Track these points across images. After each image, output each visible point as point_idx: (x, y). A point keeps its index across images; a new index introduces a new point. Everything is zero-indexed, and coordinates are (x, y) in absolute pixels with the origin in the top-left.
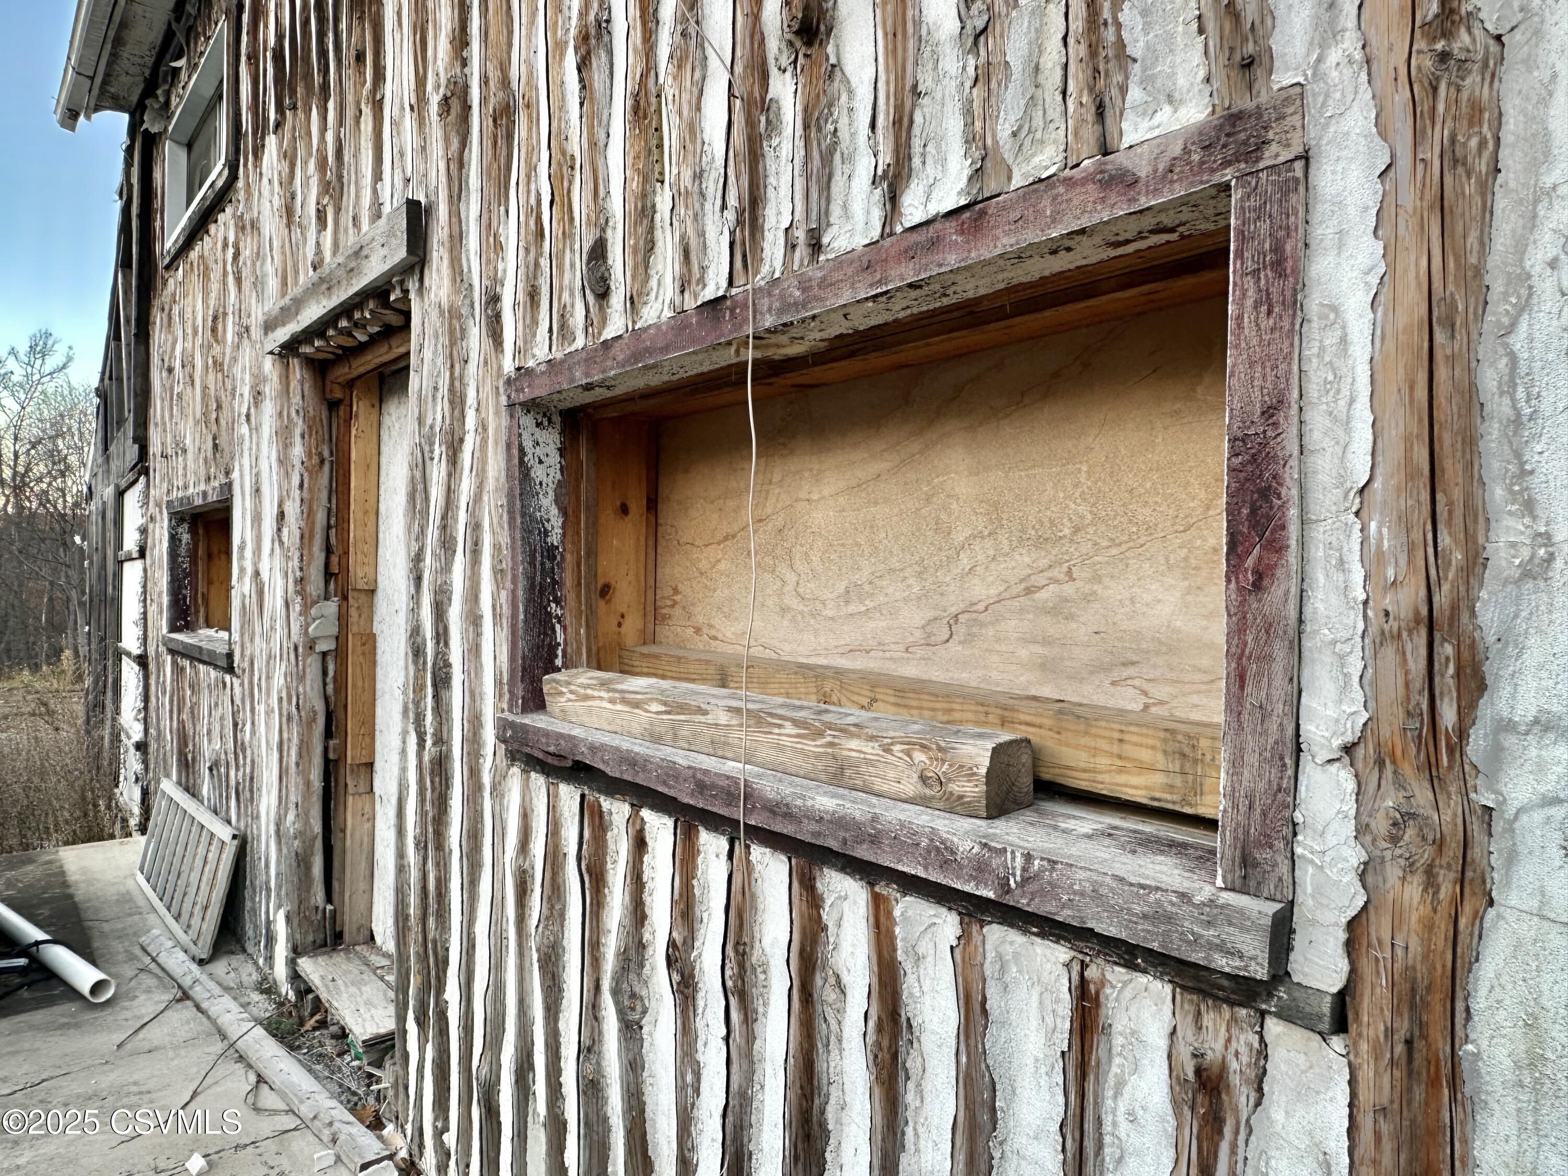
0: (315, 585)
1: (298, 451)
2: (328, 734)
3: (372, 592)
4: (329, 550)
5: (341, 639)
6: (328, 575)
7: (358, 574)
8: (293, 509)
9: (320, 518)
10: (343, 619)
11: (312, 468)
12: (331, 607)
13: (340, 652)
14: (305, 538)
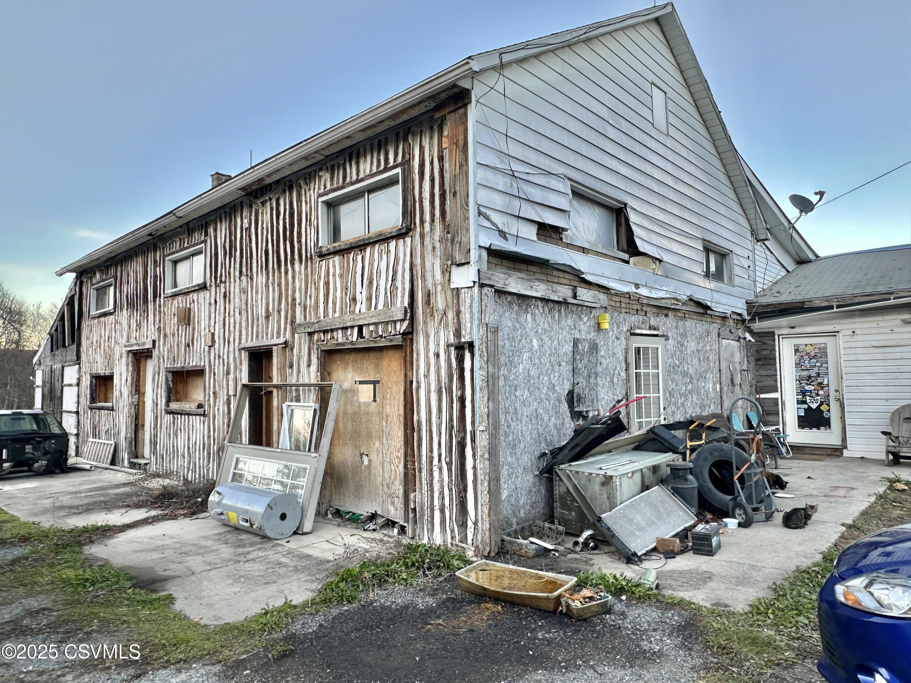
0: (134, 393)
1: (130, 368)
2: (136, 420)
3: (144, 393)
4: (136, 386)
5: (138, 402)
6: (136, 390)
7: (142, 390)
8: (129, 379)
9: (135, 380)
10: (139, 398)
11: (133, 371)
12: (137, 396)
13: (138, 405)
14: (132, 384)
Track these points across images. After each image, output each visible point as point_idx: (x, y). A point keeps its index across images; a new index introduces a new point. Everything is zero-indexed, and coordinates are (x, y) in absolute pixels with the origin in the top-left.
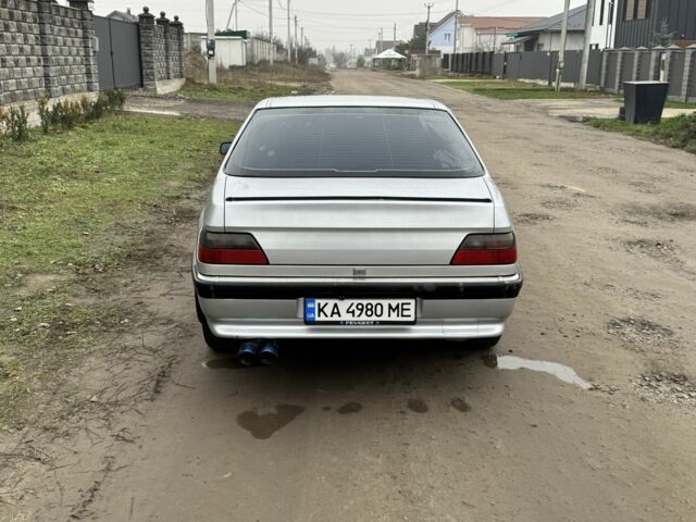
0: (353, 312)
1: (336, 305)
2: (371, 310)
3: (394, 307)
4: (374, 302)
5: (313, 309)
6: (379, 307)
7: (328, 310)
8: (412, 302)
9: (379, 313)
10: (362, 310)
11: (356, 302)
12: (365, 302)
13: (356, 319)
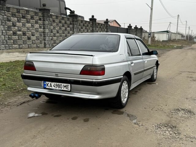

-- What to do --
Your job is to copy each entry exactly as written; the pictures do not go in.

-- Result of this exercise --
Track these points across images. After each image, output each visible point as point_idx: (x, y). A point keeps its index across images; a new index introduces a new point. Everything is zero-indexed, and coordinates are (x, y) in absolute pixels with the origin in the top-left.
0: (315, 585)
1: (298, 451)
2: (328, 734)
3: (372, 592)
4: (329, 550)
5: (341, 639)
6: (328, 575)
7: (358, 574)
8: (293, 509)
9: (320, 518)
10: (343, 619)
11: (312, 468)
12: (331, 607)
13: (340, 652)
14: (305, 538)
0: (134, 393)
1: (130, 368)
2: (136, 420)
3: (144, 393)
4: (136, 386)
5: (138, 402)
6: (136, 390)
7: (142, 390)
8: (129, 379)
9: (135, 380)
10: (139, 398)
11: (133, 371)
12: (137, 396)
13: (138, 405)
14: (132, 384)
Track these points across images. After each image, output each visible point as point_idx: (x, y). A point keeps its index across images; a new index introduces a new point. Everything is zero-indexed, and coordinates are (x, y) in absolute pixels with the origin in the top-left.
0: (353, 312)
1: (336, 305)
2: (371, 310)
3: (394, 307)
4: (374, 302)
5: (313, 309)
6: (379, 307)
7: (328, 310)
8: (412, 302)
9: (379, 313)
10: (362, 310)
11: (356, 302)
12: (365, 302)
13: (356, 319)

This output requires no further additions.